Typically, compiler-support libraryfunctions are all lowercase, and just use a single letter for each type--"i" for integer--prefixed by a "size of type" character: 's' for "single", 'd' for double length as in this example (it's a little archaic), I don't know of a common one for "scaled" though.

Then each one is also numbered. The exact mechanism to choose the number escapes me at the moment, but I'm consulting with someone who should know.

So this should probably be named something more like __log10scaleddiX, while I look for what X should be.

Also, has this been run through clang-format? I can never remember the rules on line-length.

The number is the argument count plus one for return value. So this function should be named

__log10scaleddi3

I don't review compiler-rt patches generally. Can you explain what would actually use this function? Is there supposed to be a new Clang builtin for it?

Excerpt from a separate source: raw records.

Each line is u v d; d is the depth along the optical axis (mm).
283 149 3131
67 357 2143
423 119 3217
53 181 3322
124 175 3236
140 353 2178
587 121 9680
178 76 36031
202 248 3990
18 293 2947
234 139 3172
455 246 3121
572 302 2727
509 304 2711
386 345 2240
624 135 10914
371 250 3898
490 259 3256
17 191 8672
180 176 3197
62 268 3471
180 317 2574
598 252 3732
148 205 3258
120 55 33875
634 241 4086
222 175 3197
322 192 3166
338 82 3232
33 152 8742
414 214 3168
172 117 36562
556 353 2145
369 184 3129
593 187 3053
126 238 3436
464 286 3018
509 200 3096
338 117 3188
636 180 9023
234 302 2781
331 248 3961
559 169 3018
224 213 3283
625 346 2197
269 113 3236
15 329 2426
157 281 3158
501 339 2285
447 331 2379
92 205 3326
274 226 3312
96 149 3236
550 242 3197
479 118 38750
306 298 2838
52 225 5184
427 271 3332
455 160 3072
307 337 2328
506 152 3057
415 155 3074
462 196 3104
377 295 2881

We will be using this as part of our WLAN library which represents energy units (decibels and watts) as scaled integers that we have custom classes for. Converting between these units and adding decibels mathematically involves using log10(). Currently, we just use float log10 and casting, but would like to use this for scaled integers and eventually fixed point types. The idea is that this would be a new clang builtin that we could use instead of a floating point log10().

I don't review compiler-rt patches generally. Can you explain what would actually use this function? Is there supposed to be a new Clang builtin for it?

We will be using this as part of our WLAN library which represents energy units (decibels and watts) as scaled integers that we have custom classes for. Converting between these units and adding decibels mathematically involves using log10(). Currently, we just use float log10 and casting, but would like to use this for scaled integers and eventually fixed point types. The idea is that this would be a new clang builtin that we could use instead of a floating point log10().

Okay. Will you need a signed variant of this? Is using a 64-bit argument reasonable for all targets, or should there be 32-bit and 64-bit (and maybe eventually 128-bit) variants?

leonardchan removed a subscriber: Restricted Project.

The number is the argument count plus one for return value. So this function should be named

__log10scaleddi3

Done and clang-formated

I don't review compiler-rt patches generally. Can you explain what would actually use this function? Is there supposed to be a new Clang builtin for it?

We will be using this as part of our WLAN library which represents energy units (decibels and watts) as scaled integers that we have custom classes for. Converting between these units and adding decibels mathematically involves using log10(). Currently, we just use float log10 and casting, but would like to use this for scaled integers and eventually fixed point types. The idea is that this would be a new clang builtin that we could use instead of a floating point log10().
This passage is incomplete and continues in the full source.